Stored data:

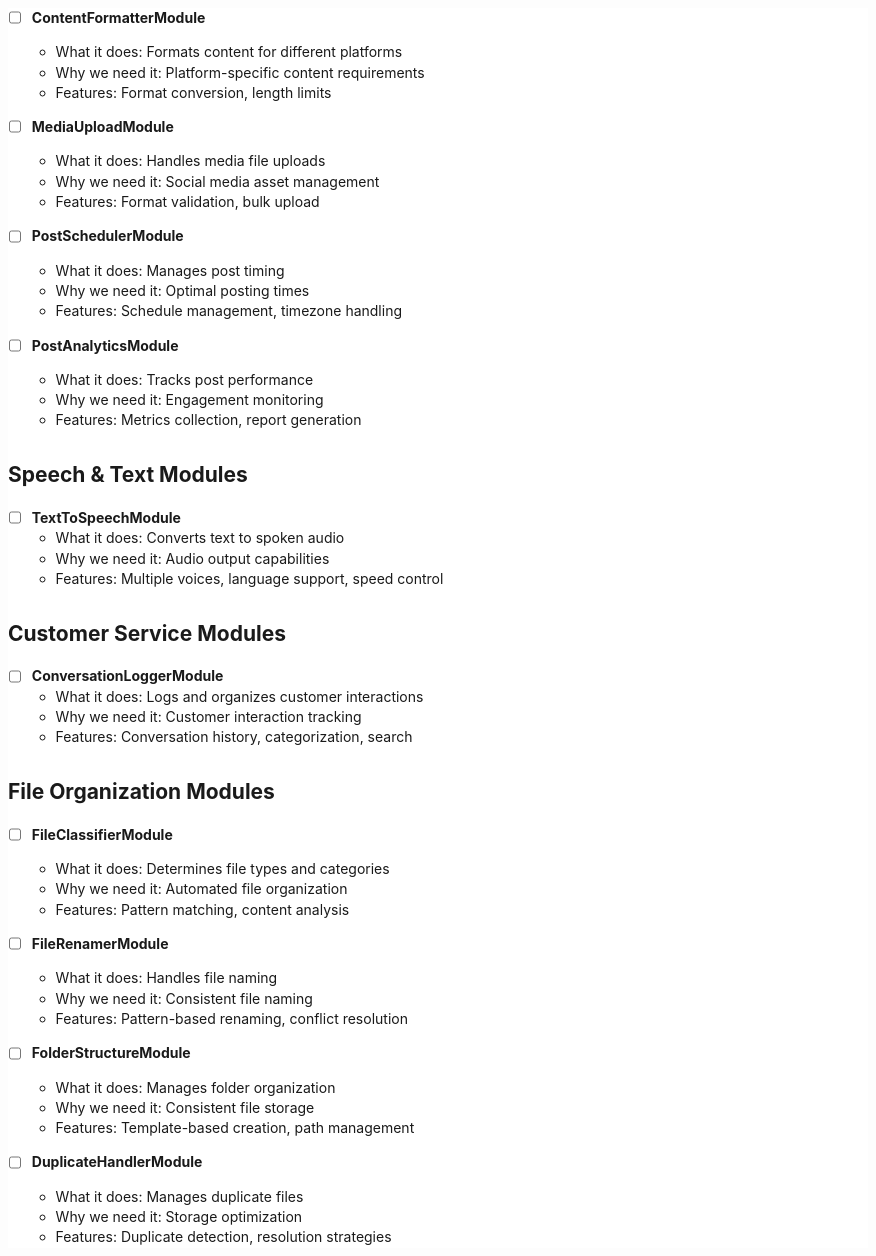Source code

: - [ ] **ContentFormatterModule**
  - What it does: Formats content for different platforms
  - Why we need it: Platform-specific content requirements
  - Features: Format conversion, length limits

- [ ] **MediaUploadModule**
  - What it does: Handles media file uploads
  - Why we need it: Social media asset management
  - Features: Format validation, bulk upload

- [ ] **PostSchedulerModule**
  - What it does: Manages post timing
  - Why we need it: Optimal posting times
  - Features: Schedule management, timezone handling

- [ ] **PostAnalyticsModule**
  - What it does: Tracks post performance
  - Why we need it: Engagement monitoring
  - Features: Metrics collection, report generation

## Speech & Text Modules
- [ ] **TextToSpeechModule**
  - What it does: Converts text to spoken audio
  - Why we need it: Audio output capabilities
  - Features: Multiple voices, language support, speed control

## Customer Service Modules
- [ ] **ConversationLoggerModule**
  - What it does: Logs and organizes customer interactions
  - Why we need it: Customer interaction tracking
  - Features: Conversation history, categorization, search

## File Organization Modules
- [ ] **FileClassifierModule**
  - What it does: Determines file types and categories
  - Why we need it: Automated file organization
  - Features: Pattern matching, content analysis

- [ ] **FileRenamerModule**
  - What it does: Handles file naming
  - Why we need it: Consistent file naming
  - Features: Pattern-based renaming, conflict resolution

- [ ] **FolderStructureModule**
  - What it does: Manages folder organization
  - Why we need it: Consistent file storage
  - Features: Template-based creation, path management

- [ ] **DuplicateHandlerModule**
  - What it does: Manages duplicate files
  - Why we need it: Storage optimization
  - Features: Duplicate detection, resolution strategies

**Brief**.
Reproduce every record exactly; images stay out.

**Finished task**.
Source code

: - [ ] **ContentFormatterModule**
  - What it does: Formats content for different platforms
  - Why we need it: Platform-specific content requirements
  - Features: Format conversion, length limits

- [ ] **MediaUploadModule**
  - What it does: Handles media file uploads
  - Why we need it: Social media asset management
  - Features: Format validation, bulk upload

- [ ] **PostSchedulerModule**
  - What it does: Manages post timing
  - Why we need it: Optimal posting times
  - Features: Schedule management, timezone handling

- [ ] **PostAnalyticsModule**
  - What it does: Tracks post performance
  - Why we need it: Engagement monitoring
  - Features: Metrics collection, report generation

## Speech & Text Modules
- [ ] **TextToSpeechModule**
  - What it does: Converts text to spoken audio
  - Why we need it: Audio output capabilities
  - Features: Multiple voices, language support, speed control

## Customer Service Modules
- [ ] **ConversationLoggerModule**
  - What it does: Logs and organizes customer interactions
  - Why we need it: Customer interaction tracking
  - Features: Conversation history, categorization, search

## File Organization Modules
- [ ] **FileClassifierModule**
  - What it does: Determines file types and categories
  - Why we need it: Automated file organization
  - Features: Pattern matching, content analysis

- [ ] **FileRenamerModule**
  - What it does: Handles file naming
  - Why we need it: Consistent file naming
  - Features: Pattern-based renaming, conflict resolution

- [ ] **FolderStructureModule**
  - What it does: Manages folder organization
  - Why we need it: Consistent file storage
  - Features: Template-based creation, path management

- [ ] **DuplicateHandlerModule**
  - What it does: Manages duplicate files
  - Why we need it: Storage optimization
  - Features: Duplicate detection, resolution strategies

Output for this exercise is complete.